No anatomical differences and no structural defects were detected in the RNFLs of PD patients, but the perimetric findings were consistent and statistically significant: patients with Parkinson's disease had higher MDs and PSDs and lower Mean Sensitivities both in their superior and their inferior hemifields compared to controls. In addition their Mean Sensitivity was lower in the superior vs. the inferior hemifield. The Glaucoma Hemifield Test was outside normal limits in 73% of the cases, with frequent evidence of perimetric defects commonly seen in glaucoma, like arcuate defects, nasal steps or paracentral scotomata. Of note, no correlation was found between perimetric defects and the severity scores commonly used in PD, like the Mini Mental State Examination or the Hoehn and Yahn scale. In the discussion the authors consider the potential mechanisms underlying these findings and in particular the fact that dopaminergic deficiency may affect the retinal amacrine, horizontal and ganglion cell circuitry, thus modifying the receptive field output of the retina. They consider that this is a more likely explanation of the observed defects, at least in their patient sample, than motor dysfunction or impaired visual processing in the brain.

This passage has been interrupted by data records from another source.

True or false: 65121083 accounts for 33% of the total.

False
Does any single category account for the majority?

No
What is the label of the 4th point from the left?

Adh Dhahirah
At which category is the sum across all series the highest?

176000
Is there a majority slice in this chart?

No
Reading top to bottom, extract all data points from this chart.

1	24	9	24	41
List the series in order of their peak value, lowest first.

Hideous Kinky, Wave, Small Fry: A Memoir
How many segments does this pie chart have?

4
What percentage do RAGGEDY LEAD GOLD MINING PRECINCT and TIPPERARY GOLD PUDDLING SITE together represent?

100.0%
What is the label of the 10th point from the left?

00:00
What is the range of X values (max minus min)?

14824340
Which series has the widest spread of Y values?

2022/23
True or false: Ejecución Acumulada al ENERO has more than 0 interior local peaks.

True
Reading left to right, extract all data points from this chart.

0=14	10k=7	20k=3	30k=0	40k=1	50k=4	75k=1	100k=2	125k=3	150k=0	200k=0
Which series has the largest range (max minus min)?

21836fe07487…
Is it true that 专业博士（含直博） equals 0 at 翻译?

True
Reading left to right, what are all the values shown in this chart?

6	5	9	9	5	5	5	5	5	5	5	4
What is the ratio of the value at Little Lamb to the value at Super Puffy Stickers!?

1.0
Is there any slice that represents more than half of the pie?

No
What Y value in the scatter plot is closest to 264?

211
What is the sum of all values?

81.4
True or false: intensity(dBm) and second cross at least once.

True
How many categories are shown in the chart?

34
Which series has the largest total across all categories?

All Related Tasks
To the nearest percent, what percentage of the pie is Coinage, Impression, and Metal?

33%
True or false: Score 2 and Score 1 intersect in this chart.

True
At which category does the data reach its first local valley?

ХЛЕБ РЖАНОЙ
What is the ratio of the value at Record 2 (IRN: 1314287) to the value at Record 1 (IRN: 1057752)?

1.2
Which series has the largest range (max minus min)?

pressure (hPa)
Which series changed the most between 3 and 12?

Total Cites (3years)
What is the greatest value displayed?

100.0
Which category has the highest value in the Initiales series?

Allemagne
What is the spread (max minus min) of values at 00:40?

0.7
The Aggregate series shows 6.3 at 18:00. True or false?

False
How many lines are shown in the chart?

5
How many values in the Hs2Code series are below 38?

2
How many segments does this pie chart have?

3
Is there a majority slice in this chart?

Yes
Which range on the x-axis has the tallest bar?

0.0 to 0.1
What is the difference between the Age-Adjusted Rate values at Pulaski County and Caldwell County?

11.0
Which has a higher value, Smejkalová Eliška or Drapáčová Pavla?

Frequent evidence was found in patients with Parkinson's disease or perimetric defects commonly seen in glaucoma
The implications of the study may be far reaching for the neuroscientist seeking to identify biomarkers for PD. From the glaucomatologist's perspective its main merit is to highlight that visual field findings in Parkinson's disease may mimic glaucomatous perimetric defects, representing a differential diagnosis challenge with true glaucomatous damage in these patients.